Objetivo de la tarea:
Extrae del listado siguiente cada línea en la que aparezca la palabra "pose".

Segmento de datos:
__________
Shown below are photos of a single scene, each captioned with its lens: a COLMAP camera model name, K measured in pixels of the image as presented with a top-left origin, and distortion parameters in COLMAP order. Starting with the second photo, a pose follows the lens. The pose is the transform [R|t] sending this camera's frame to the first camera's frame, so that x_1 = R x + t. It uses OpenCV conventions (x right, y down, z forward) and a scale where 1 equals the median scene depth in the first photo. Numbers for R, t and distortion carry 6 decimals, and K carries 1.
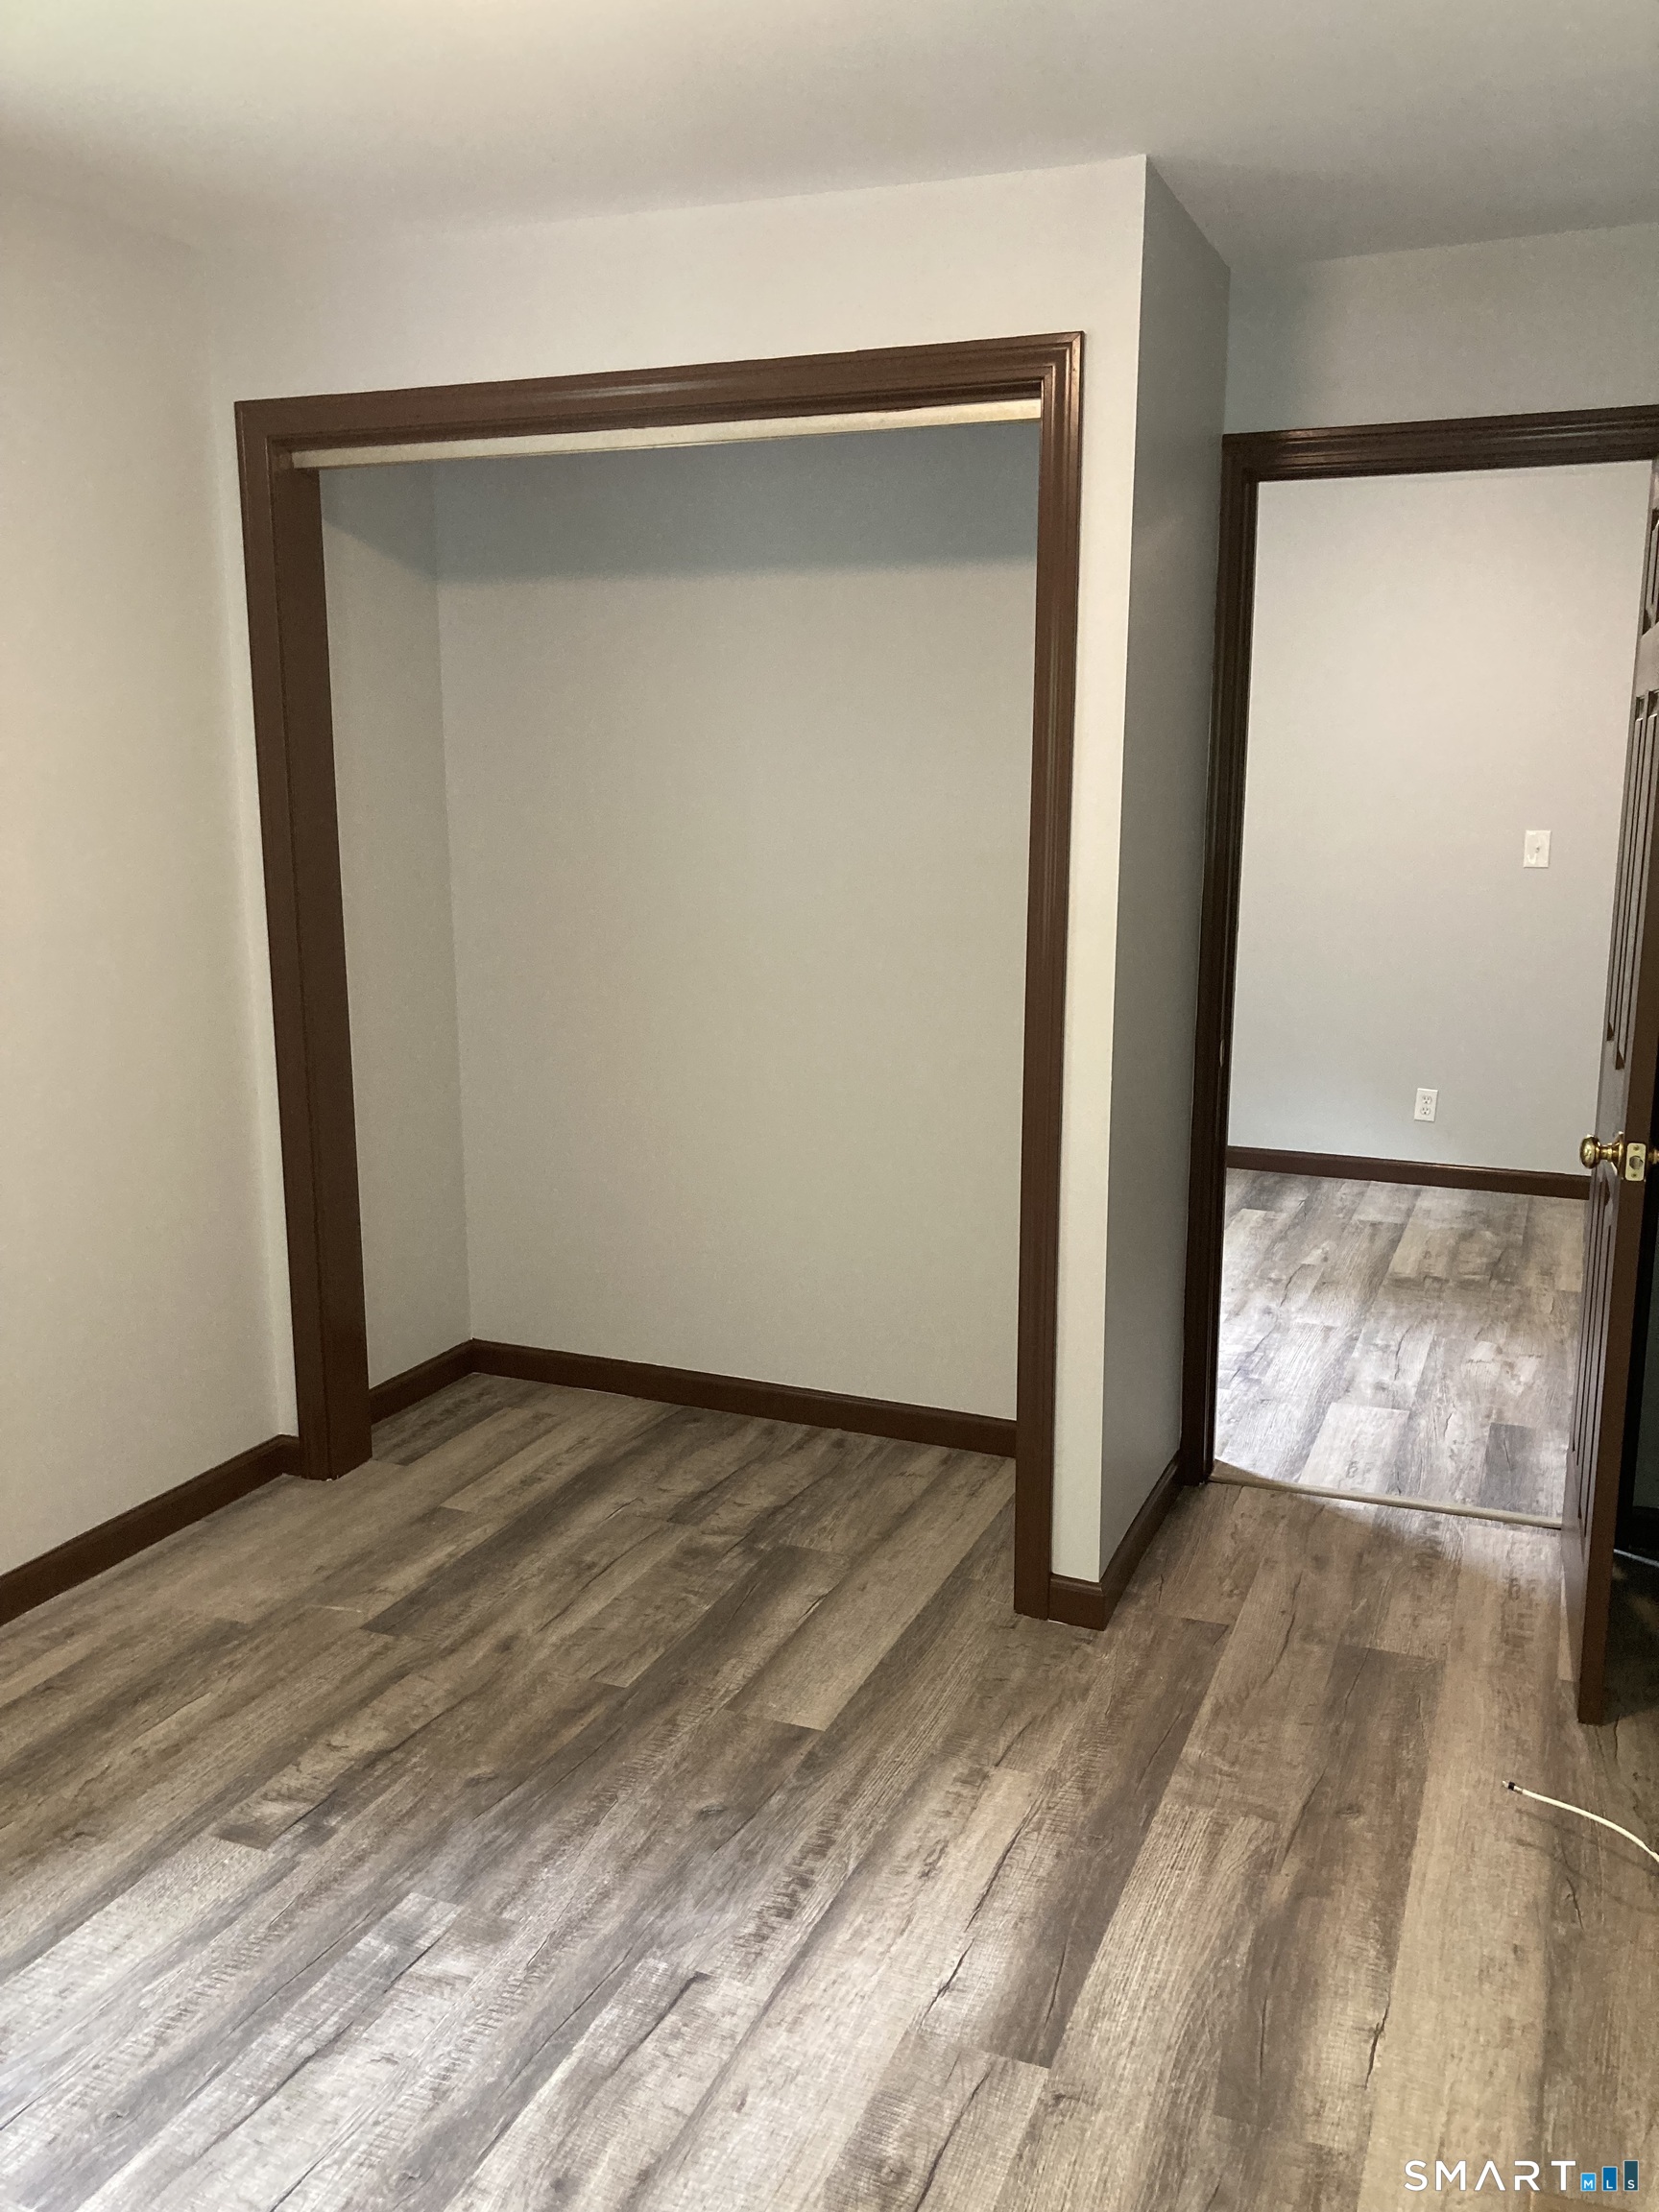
lens RADIAL K [[1813.4, 0, 828.9], [0, 1813.4, 1106.7], [0, 0, 1]] dist [-0.000633, -0.006170]
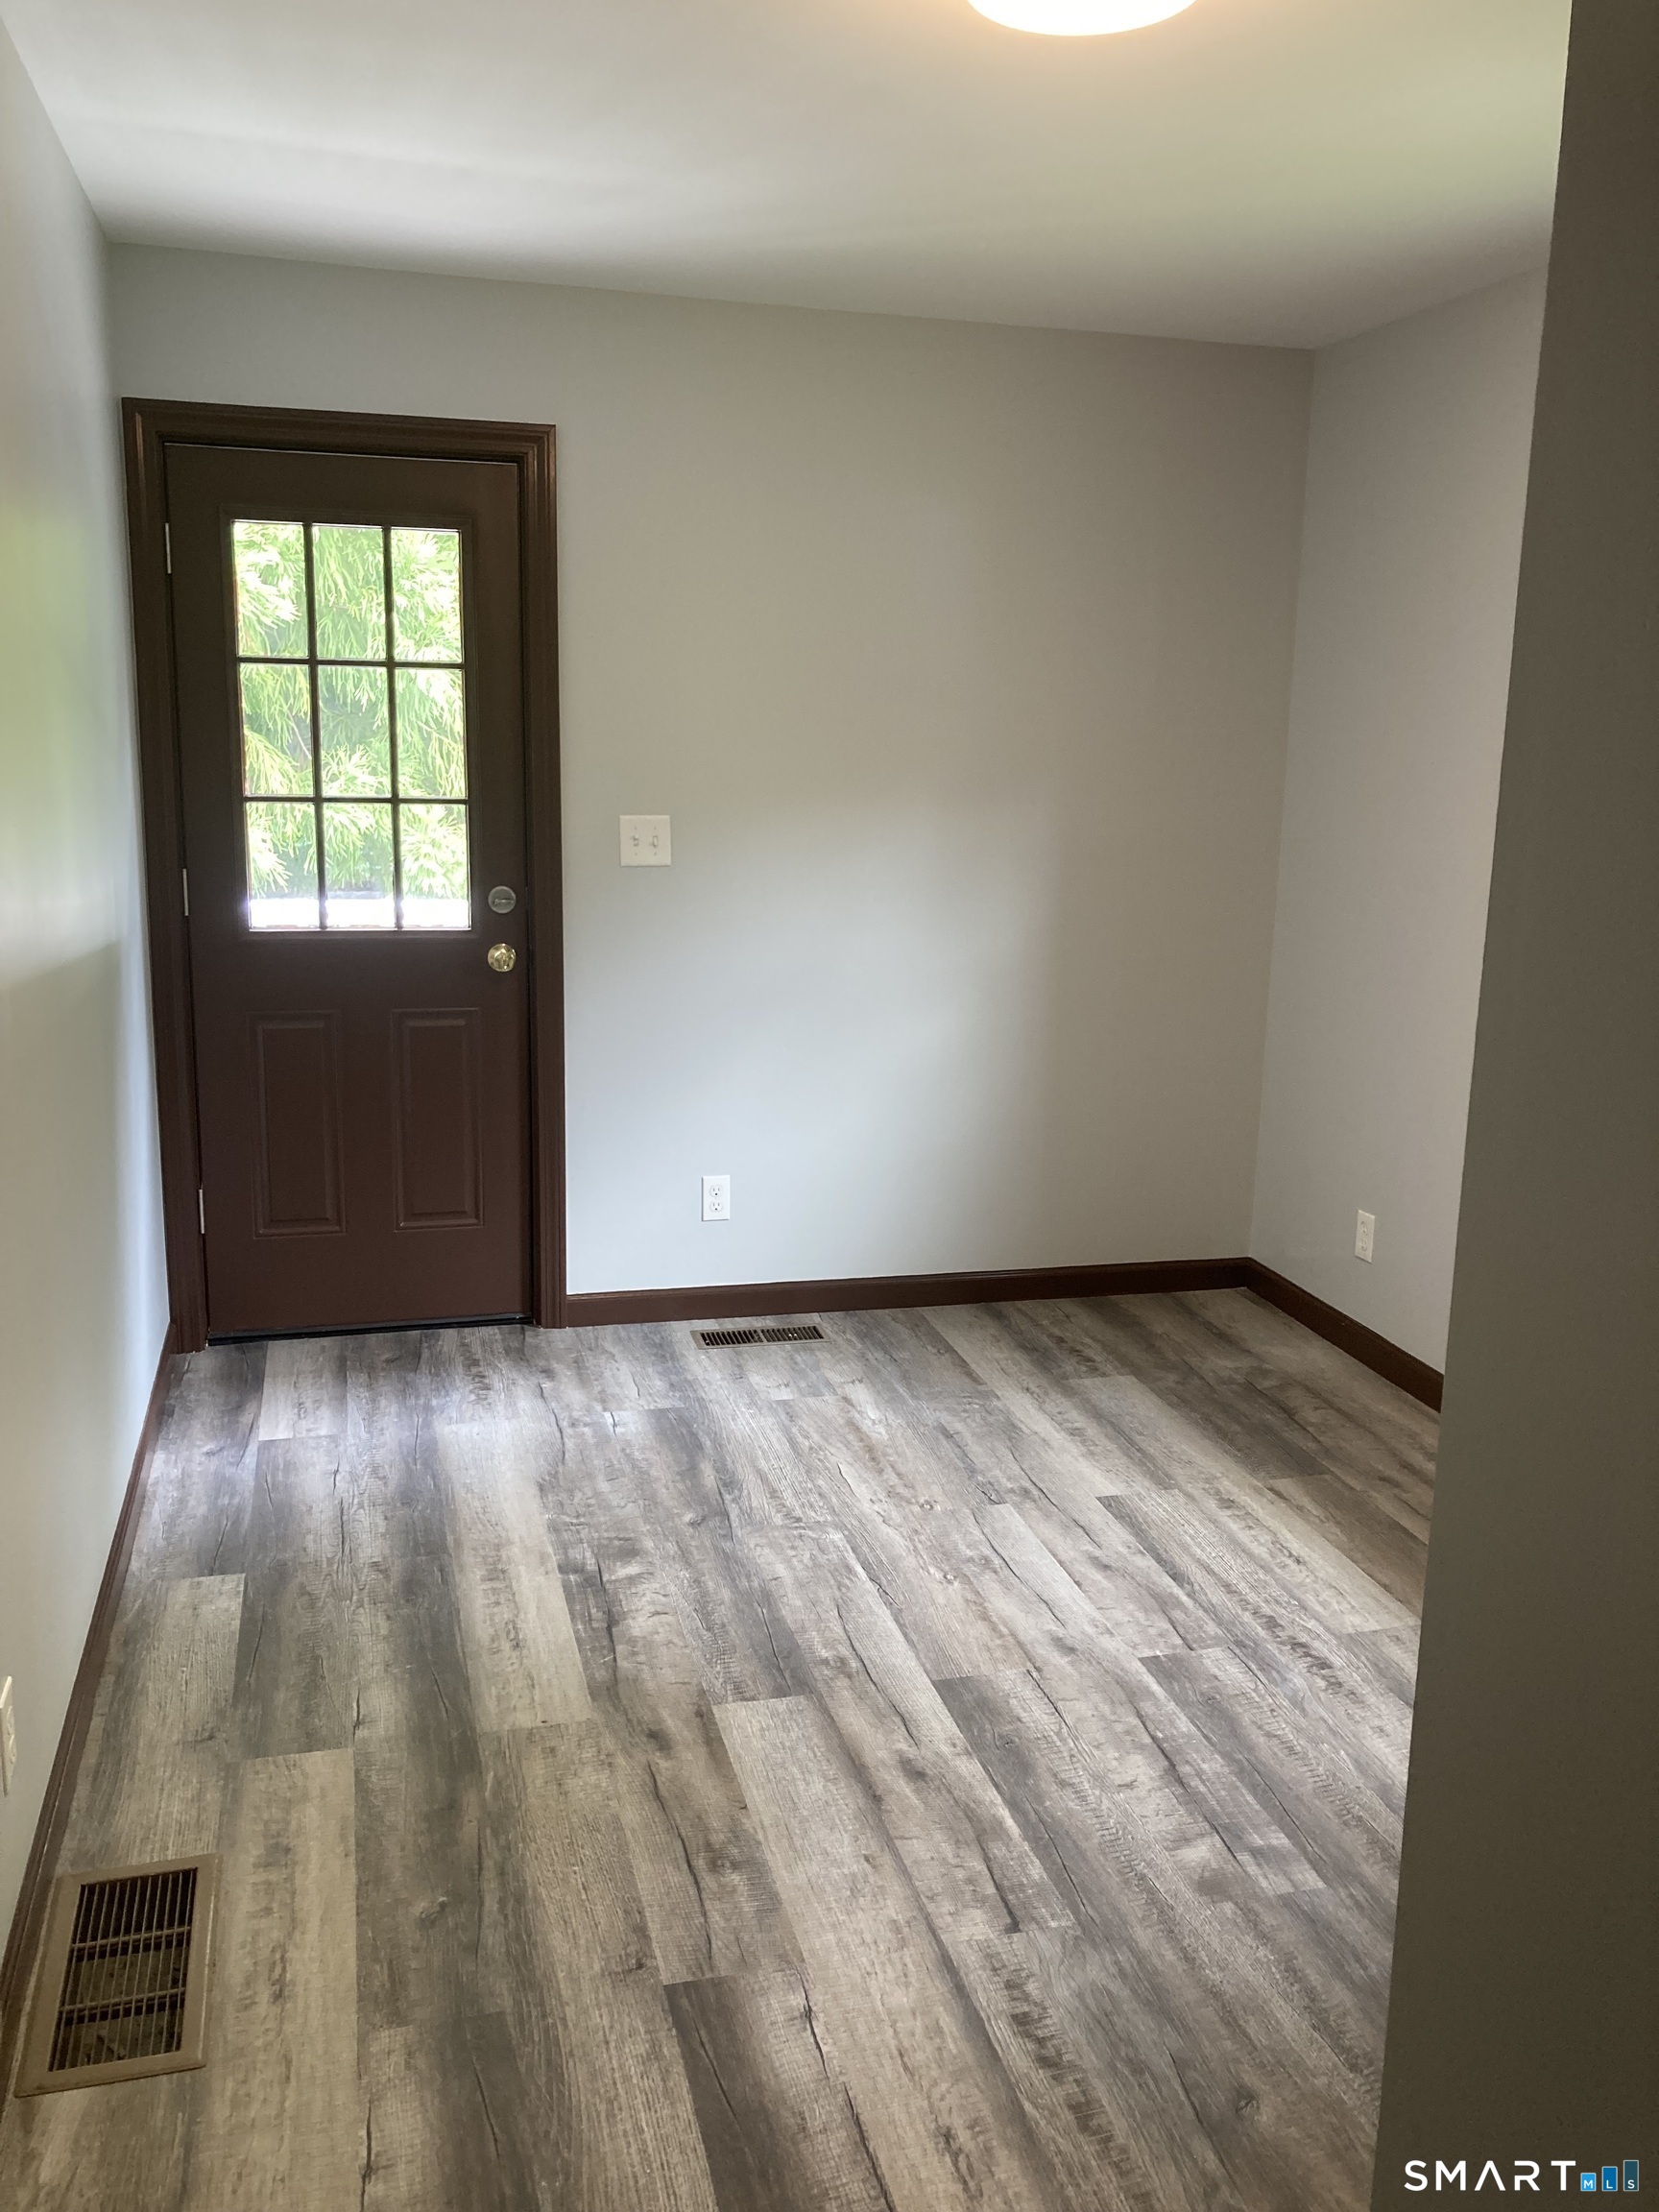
lens RADIAL K [[1813.4, 0, 830.1], [0, 1813.4, 1105.9], [0, 0, 1]] dist [-0.000633, -0.006170]
pose [[-0.798842, 0.103266, -0.592611, 0.582537], [-0.136311, 0.928453, 0.345536, -0.291944], [0.585893, 0.356808, -0.727611, 1.565573]]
__________
Resultado a continuación:
Shown below are photos of a single scene, each captioned with its lens: a COLMAP camera model name, K measured in pixels of the image as presented with a top-left origin, and distortion parameters in COLMAP order. Starting with the second photo, a pose follows the lens. The pose is the transform [R|t] sending this camera's frame to the first camera's frame, so that x_1 = R x + t. It uses OpenCV conventions (x right, y down, z forward) and a scale where 1 equals the median scene depth in the first photo. Numbers for R, t and distortion carry 6 decimals, and K carries 1.
pose [[-0.798842, 0.103266, -0.592611, 0.582537], [-0.136311, 0.928453, 0.345536, -0.291944], [0.585893, 0.356808, -0.727611, 1.565573]]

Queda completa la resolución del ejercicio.